* Task instructions *
Please turn every line of the entries below into a Markdown table with the columns "No." and "Line", numbering the rows and skipping blank lines. Leave the pictures out of the answer.

Collected data entries
________________

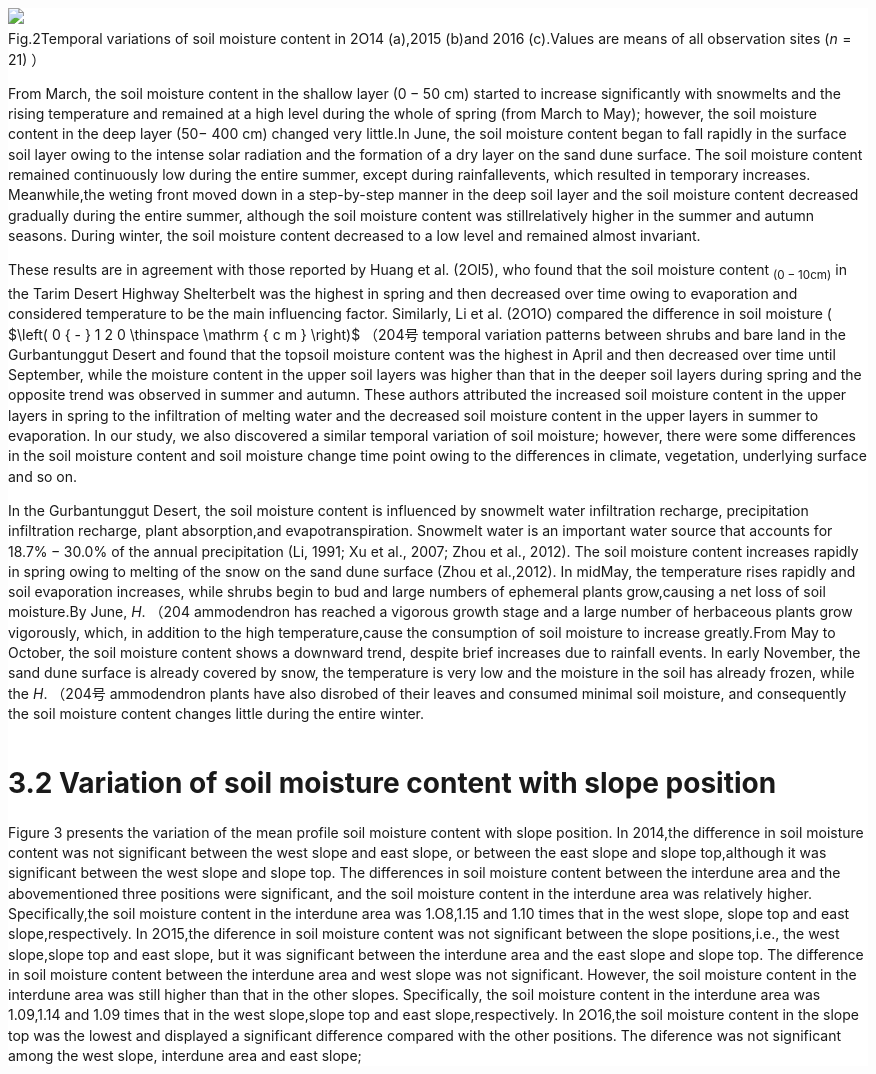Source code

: ![](images/f04cfa8a34aa8c3331b010e033a53cd22c54ba22c0d83c3f8cc2ca85d518e986.jpg)  
Fig.2Temporal variations of soil moisture content in 2O14 (a),2015 (b)and 2016 (c).Values are means of all observation sites $\scriptstyle ( n = 2 1 )$ ）

From March, the soil moisture content in the shallow layer $\left( 0 { - } 5 0 \ \mathrm { c m } \right)$ started to increase significantly with snowmelts and the rising temperature and remained at a high level during the whole of spring (from March to May); however, the soil moisture content in the deep layer $( 5 0 -$ $4 0 0 \ \mathrm { c m } )$ changed very little.In June, the soil moisture content began to fall rapidly in the surface soil layer owing to the intense solar radiation and the formation of a dry layer on the sand dune surface. The soil moisture content remained continuously low during the entire summer, except during rainfallevents, which resulted in temporary increases. Meanwhile,the weting front moved down in a step-by-step manner in the deep soil layer and the soil moisture content decreased gradually during the entire summer, although the soil moisture content was stillrelatively higher in the summer and autumn seasons. During winter, the soil moisture content decreased to a low level and remained almost invariant.

These results are in agreement with those reported by Huang et al. (2Ol5), who found that the soil moisture content $_ { ( 0 - 1 0 \mathrm { c m ) } }$ in the Tarim Desert Highway Shelterbelt was the highest in spring and then decreased over time owing to evaporation and considered temperature to be the main influencing factor. Similarly, Li et al. (2O1O) compared the difference in soil moisture ( $\left( 0 { - } 1 2 0 \thinspace \mathrm { c m } \right)$ （204号 temporal variation patterns between shrubs and bare land in the Gurbantunggut Desert and found that the topsoil moisture content was the highest in April and then decreased over time until September, while the moisture content in the upper soil layers was higher than that in the deeper soil layers during spring and the opposite trend was observed in summer and autumn. These authors attributed the increased soil moisture content in the upper layers in spring to the infiltration of melting water and the decreased soil moisture content in the upper layers in summer to evaporation. In our study, we also discovered a similar temporal variation of soil moisture; however, there were some differences in the soil moisture content and soil moisture change time point owing to the differences in climate, vegetation, underlying surface and so on.

In the Gurbantunggut Desert, the soil moisture content is influenced by snowmelt water infiltration recharge, precipitation infiltration recharge, plant absorption,and evapotranspiration. Snowmelt water is an important water source that accounts for $1 8 . 7 \% - 3 0 . 0 \%$ of the annual precipitation (Li, 1991; Xu et al., 2007; Zhou et al., 2012). The soil moisture content increases rapidly in spring owing to melting of the snow on the sand dune surface (Zhou et al.,2012). In midMay, the temperature rises rapidly and soil evaporation increases, while shrubs begin to bud and large numbers of ephemeral plants grow,causing a net loss of soil moisture.By June, $H .$ （204 ammodendron has reached a vigorous growth stage and a large number of herbaceous plants grow vigorously, which, in addition to the high temperature,cause the consumption of soil moisture to increase greatly.From May to October, the soil moisture content shows a downward trend, despite brief increases due to rainfall events. In early November, the sand dune surface is already covered by snow, the temperature is very low and the moisture in the soil has already frozen, while the $H .$ （204号 ammodendron plants have also disrobed of their leaves and consumed minimal soil moisture, and consequently the soil moisture content changes little during the entire winter.

# 3.2 Variation of soil moisture content with slope position

Figure 3 presents the variation of the mean profile soil moisture content with slope position. In 2014,the difference in soil moisture content was not significant between the west slope and east slope, or between the east slope and slope top,although it was significant between the west slope and slope top. The differences in soil moisture content between the interdune area and the abovementioned three positions were significant, and the soil moisture content in the interdune area was relatively higher. Specifically,the soil moisture content in the interdune area was 1.O8,1.15 and 1.10 times that in the west slope, slope top and east slope,respectively. In 2O15,the diference in soil moisture content was not significant between the slope positions,i.e., the west slope,slope top and east slope, but it was significant between the interdune area and the east slope and slope top. The difference in soil moisture content between the interdune area and west slope was not significant. However, the soil moisture content in the interdune area was still higher than that in the other slopes. Specifically, the soil moisture content in the interdune area was 1.09,1.14 and 1.09 times that in the west slope,slope top and east slope,respectively. In 2O16,the soil moisture content in the slope top was the lowest and displayed a significant difference compared with the other positions. The diference was not significant among the west slope, interdune area and east slope;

________________

* Written answer *
| No. | Line |
|---|---|
| 1 | Source code |
| 2 | : ![](images/f04cfa8a34aa8c3331b010e033a53cd22c54ba22c0d83c3f8cc2ca85d518e986.jpg)   |
| 3 | Fig.2Temporal variations of soil moisture content in 2O14 (a),2015 (b)and 2016 (c).Values are means of all observation sites $\scriptstyle ( n = 2 1 )$ ） |
| 4 | From March, the soil moisture content in the shallow layer $\left( 0 { - } 5 0 \ \mathrm { c m } \right)$ started to increase significantly with snowmelts and the rising temperature and remained at a high level during the whole of spring (from March to May); however, the soil moisture content in the deep layer $( 5 0 -$ $4 0 0 \ \mathrm { c m } )$ changed very little.In June, the soil moisture content began to fall rapidly in the surface soil layer owing to the intense solar radiation and the formation of a dry layer on the sand dune surface. The soil moisture content remained continuously low during the entire summer, except during rainfallevents, which resulted in temporary increases. Meanwhile,the weting front moved down in a step-by-step manner in the deep soil layer and the soil moisture content decreased gradually during the entire summer, although the soil moisture content was stillrelatively higher in the summer and autumn seasons. During winter, the soil moisture content decreased to a low level and remained almost invariant. |
| 5 | These results are in agreement with those reported by Huang et al. (2Ol5), who found that the soil moisture content $_ { ( 0 - 1 0 \mathrm { c m ) } }$ in the Tarim Desert Highway Shelterbelt was the highest in spring and then decreased over time owing to evaporation and considered temperature to be the main influencing factor. Similarly, Li et al. (2O1O) compared the difference in soil moisture ( $\left( 0 { - } 1 2 0 \thinspace \mathrm { c m } \right)$ （204号 temporal variation patterns between shrubs and bare land in the Gurbantunggut Desert and found that the topsoil moisture content was the highest in April and then decreased over time until September, while the moisture content in the upper soil layers was higher than that in the deeper soil layers during spring and the opposite trend was observed in summer and autumn. These authors attributed the increased soil moisture content in the upper layers in spring to the infiltration of melting water and the decreased soil moisture content in the upper layers in summer to evaporation. In our study, we also discovered a similar temporal variation of soil moisture; however, there were some differences in the soil moisture content and soil moisture change time point owing to the differences in climate, vegetation, underlying surface and so on. |
| 6 | In the Gurbantunggut Desert, the soil moisture content is influenced by snowmelt water infiltration recharge, precipitation infiltration recharge, plant absorption,and evapotranspiration. Snowmelt water is an important water source that accounts for $1 8 . 7 \% - 3 0 . 0 \%$ of the annual precipitation (Li, 1991; Xu et al., 2007; Zhou et al., 2012). The soil moisture content increases rapidly in spring owing to melting of the snow on the sand dune surface (Zhou et al.,2012). In midMay, the temperature rises rapidly and soil evaporation increases, while shrubs begin to bud and large numbers of ephemeral plants grow,causing a net loss of soil moisture.By June, $H .$ （204 ammodendron has reached a vigorous growth stage and a large number of herbaceous plants grow vigorously, which, in addition to the high temperature,cause the consumption of soil moisture to increase greatly.From May to October, the soil moisture content shows a downward trend, despite brief increases due to rainfall events. In early November, the sand dune surface is already covered by snow, the temperature is very low and the moisture in the soil has already frozen, while the $H .$ （204号 ammodendron plants have also disrobed of their leaves and consumed minimal soil moisture, and consequently the soil moisture content changes little during the entire winter. |
| 7 | # 3.2 Variation of soil moisture content with slope position |
| 8 | Figure 3 presents the variation of the mean profile soil moisture content with slope position. In 2014,the difference in soil moisture content was not significant between the west slope and east slope, or between the east slope and slope top,although it was significant between the west slope and slope top. The differences in soil moisture content between the interdune area and the abovementioned three positions were significant, and the soil moisture content in the interdune area was relatively higher. Specifically,the soil moisture content in the interdune area was 1.O8,1.15 and 1.10 times that in the west slope, slope top and east slope,respectively. In 2O15,the diference in soil moisture content was not significant between the slope positions,i.e., the west slope,slope top and east slope, but it was significant between the interdune area and the east slope and slope top. The difference in soil moisture content between the interdune area and west slope was not significant. However, the soil moisture content in the interdune area was still higher than that in the other slopes. Specifically, the soil moisture content in the interdune area was 1.09,1.14 and 1.09 times that in the west slope,slope top and east slope,respectively. In 2O16,the soil moisture content in the slope top was the lowest and displayed a significant difference compared with the other positions. The diference was not significant among the west slope, interdune area and east slope; |